Salzman ’13 Combines Science, Art with Galactic Visual Accompaniment

Ben Salzman '13 and Professor Sam Pellman
Ben Salzman '13 and Professor Sam Pellman

Ben Salzman ’13 has always been fascinated with science, space exploration and music, but upon entering Hamilton, his chosen academic path gravitated toward the areas of music and art. He has since discovered a unique method of combining art and science in working with Leonard C. Ferguson Professor of Music Sam Pellman to create visual accompaniments for musical compositions.

Salzman has a strong background in both photography and videography, and has produced commercial video work for a consulting company and online magazines. He worked with Pellman last fall to create 3D animations of the Ares Vallis region of the planet Mars and has spent the summer creating 3D animations of galaxies to accompany some of Pellman’s recent musical movements with an Emerson Summer Research Grant.

According to Salzman, “the night sky has been a muse to visual artists and musicians throughout the centuries … technology both in science and in art has given us knowledge and opportunities that open a new world of  expression.” The focus of Salzman’s summer research has been the creation of 3D imagery using photographs taken by the Hubble Space Telescope, which he believes allows the exploration of space to move into the realm of art.

Salzman and Pellman have worked together to explore music and visual aesthetics through the three principal galaxy types – spiral, peculiar and elliptical. These visuals will be set to a four movement piece composed by Pellman in an effort “to portray the range of emotions that one feels when viewing these galactic images … [and to] elicit the sense of mystery of what is yet unknown.”
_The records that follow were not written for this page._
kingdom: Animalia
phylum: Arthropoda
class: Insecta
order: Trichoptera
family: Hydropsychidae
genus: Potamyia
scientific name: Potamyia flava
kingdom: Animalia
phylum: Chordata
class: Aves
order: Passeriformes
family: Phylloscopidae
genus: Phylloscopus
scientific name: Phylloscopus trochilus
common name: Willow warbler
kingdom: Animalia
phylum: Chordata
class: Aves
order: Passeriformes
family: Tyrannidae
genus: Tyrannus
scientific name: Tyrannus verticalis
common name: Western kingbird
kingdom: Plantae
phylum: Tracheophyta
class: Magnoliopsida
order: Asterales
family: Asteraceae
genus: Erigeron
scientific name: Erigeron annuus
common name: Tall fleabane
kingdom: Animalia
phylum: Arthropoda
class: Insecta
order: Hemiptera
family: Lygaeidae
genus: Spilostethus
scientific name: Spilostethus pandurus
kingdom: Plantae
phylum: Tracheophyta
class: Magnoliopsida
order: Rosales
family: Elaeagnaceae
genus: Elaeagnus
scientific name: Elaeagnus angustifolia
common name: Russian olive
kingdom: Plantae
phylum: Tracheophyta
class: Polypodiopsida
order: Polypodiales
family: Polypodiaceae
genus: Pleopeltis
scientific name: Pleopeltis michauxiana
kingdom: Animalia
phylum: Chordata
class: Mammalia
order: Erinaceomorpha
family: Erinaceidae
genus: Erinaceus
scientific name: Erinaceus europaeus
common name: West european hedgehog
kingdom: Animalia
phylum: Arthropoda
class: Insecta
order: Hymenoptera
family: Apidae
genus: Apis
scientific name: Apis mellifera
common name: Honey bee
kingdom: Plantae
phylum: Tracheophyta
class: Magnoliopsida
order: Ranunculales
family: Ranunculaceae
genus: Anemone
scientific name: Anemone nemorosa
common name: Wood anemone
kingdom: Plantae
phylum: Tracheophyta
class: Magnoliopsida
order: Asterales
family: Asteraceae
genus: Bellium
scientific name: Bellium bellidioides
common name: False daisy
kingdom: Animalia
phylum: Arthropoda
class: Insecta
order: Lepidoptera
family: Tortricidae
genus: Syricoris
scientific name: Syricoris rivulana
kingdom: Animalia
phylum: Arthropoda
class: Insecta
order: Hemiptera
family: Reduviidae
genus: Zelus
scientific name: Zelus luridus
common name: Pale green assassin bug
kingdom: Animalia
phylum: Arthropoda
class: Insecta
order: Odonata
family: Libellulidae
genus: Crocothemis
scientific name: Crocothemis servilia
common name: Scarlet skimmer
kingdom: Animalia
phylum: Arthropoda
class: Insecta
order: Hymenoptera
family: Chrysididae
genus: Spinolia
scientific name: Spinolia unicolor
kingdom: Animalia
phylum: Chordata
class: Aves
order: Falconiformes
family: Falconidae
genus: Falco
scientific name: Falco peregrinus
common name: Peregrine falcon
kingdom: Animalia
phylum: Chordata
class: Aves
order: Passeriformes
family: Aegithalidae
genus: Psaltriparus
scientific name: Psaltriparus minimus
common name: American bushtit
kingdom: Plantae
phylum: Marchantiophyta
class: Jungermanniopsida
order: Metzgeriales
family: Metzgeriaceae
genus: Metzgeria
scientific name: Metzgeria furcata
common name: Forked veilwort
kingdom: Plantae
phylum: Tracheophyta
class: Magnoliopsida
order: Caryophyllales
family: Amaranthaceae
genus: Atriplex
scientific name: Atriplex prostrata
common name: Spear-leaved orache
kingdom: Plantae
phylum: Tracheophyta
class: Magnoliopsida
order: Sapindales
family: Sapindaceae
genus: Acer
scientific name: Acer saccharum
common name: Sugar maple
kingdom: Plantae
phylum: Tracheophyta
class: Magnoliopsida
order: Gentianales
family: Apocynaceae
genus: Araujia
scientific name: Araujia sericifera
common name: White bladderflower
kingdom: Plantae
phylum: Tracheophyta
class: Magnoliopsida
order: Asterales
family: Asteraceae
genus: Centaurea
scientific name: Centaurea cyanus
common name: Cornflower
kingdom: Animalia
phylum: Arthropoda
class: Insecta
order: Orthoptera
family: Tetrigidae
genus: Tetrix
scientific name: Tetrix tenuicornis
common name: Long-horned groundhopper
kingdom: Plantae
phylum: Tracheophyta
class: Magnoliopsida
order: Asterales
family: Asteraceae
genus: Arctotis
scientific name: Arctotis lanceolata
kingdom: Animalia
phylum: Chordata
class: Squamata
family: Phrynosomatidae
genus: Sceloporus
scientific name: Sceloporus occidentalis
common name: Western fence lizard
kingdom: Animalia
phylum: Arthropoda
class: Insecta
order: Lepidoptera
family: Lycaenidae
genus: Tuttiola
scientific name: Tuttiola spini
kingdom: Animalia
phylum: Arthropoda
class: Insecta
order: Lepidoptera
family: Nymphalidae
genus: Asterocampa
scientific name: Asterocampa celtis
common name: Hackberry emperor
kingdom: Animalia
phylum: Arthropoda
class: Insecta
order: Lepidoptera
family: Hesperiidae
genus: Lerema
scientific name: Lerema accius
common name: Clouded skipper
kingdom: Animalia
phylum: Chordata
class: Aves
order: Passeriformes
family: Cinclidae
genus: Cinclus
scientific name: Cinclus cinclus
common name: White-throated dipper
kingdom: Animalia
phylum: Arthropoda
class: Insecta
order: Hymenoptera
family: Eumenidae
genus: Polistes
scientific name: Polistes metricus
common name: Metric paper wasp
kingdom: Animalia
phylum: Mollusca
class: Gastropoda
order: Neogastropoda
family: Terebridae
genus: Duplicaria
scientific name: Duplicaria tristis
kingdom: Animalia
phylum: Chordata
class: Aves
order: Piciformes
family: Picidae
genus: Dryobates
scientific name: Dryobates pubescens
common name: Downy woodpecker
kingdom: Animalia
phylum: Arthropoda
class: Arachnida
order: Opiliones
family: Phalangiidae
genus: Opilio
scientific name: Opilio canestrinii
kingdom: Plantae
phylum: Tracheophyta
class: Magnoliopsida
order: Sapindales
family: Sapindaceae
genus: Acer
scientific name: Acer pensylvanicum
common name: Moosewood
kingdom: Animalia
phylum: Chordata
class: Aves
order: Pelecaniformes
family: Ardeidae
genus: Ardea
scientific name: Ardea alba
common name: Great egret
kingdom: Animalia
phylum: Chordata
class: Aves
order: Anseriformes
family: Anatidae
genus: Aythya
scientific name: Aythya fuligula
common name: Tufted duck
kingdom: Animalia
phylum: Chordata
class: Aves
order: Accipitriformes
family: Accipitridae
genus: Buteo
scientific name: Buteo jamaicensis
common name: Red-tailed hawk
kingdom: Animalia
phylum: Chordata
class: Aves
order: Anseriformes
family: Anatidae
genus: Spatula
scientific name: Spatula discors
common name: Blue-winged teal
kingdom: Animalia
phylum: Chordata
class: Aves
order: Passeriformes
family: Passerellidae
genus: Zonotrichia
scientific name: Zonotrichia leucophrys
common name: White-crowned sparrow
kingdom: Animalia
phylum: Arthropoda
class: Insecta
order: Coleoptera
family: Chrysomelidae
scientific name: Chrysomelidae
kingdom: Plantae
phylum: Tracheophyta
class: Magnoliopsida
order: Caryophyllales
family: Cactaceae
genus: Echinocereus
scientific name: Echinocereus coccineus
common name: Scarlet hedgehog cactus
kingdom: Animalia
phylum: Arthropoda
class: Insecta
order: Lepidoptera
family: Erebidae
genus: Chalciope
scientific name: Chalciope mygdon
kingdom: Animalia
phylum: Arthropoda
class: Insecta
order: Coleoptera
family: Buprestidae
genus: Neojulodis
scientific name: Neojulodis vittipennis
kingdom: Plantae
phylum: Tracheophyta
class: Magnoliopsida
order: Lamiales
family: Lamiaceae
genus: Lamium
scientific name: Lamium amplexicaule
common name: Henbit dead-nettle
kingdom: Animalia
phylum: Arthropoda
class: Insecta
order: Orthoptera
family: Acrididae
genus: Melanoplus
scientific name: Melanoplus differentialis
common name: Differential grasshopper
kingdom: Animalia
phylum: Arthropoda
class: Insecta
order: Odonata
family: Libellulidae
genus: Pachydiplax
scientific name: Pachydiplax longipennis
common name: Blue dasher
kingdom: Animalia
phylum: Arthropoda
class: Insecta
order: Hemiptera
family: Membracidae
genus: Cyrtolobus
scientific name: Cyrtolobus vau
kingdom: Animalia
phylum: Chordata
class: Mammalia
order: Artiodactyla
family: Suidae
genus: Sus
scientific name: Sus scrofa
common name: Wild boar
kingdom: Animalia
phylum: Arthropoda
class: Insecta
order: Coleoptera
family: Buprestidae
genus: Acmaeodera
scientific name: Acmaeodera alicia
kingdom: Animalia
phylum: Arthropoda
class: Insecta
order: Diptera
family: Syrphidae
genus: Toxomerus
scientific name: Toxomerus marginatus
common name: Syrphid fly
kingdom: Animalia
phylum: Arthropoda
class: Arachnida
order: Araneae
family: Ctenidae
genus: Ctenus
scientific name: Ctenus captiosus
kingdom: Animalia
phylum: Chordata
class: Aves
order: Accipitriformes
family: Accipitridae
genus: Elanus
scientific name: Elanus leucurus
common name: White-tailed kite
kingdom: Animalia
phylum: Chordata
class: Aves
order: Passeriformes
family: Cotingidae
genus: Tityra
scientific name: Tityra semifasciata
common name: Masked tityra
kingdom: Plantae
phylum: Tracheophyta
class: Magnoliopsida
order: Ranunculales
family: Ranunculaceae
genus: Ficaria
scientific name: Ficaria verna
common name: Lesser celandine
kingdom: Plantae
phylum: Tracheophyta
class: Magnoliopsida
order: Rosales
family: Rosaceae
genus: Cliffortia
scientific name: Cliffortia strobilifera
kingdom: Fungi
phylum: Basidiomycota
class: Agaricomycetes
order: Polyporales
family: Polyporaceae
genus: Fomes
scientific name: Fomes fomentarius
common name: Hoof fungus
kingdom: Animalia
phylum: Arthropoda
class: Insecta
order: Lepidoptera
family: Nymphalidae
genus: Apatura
In order to create his visual imagery, Salzman made use of a subset of Max/MSP called Vizzie, a real-time data handling software program, which was recently introduced at the Institut de Recherche et Coordination Acoustique/Musique Conference for music technology and sound in Paris.


Because this software suite is state of the art, Salzman’s creation of visual accompaniments includes a large software research component. He has also created original visual footage to accompany the compositions using Final Cut, Motion, and Adobe Photoshop.

Salzman finished his visual renditions by using an open source program called “Blender” to create original 3D animations of the galaxies that he will manipulate in real-time during the performance. By integrating Max/MSP Vizzie, he has found a way to allow the musical compositions’ visual accompaniment to be “performed” live, much in the same way the music will be performed.

Pellman and Salzman will perform their composition and visual accompaniment at the Wellin Auditorium on Nov. 11. The two will also give a similar performance on Sept. 15 at the Kyma International Sound Symposium in St. Cloud, Minn. Salzman will continue his research on Max/MSP and Kyma over the coming academic year with the help of Pellman, and he hopes to make use of the software in his senior thesis.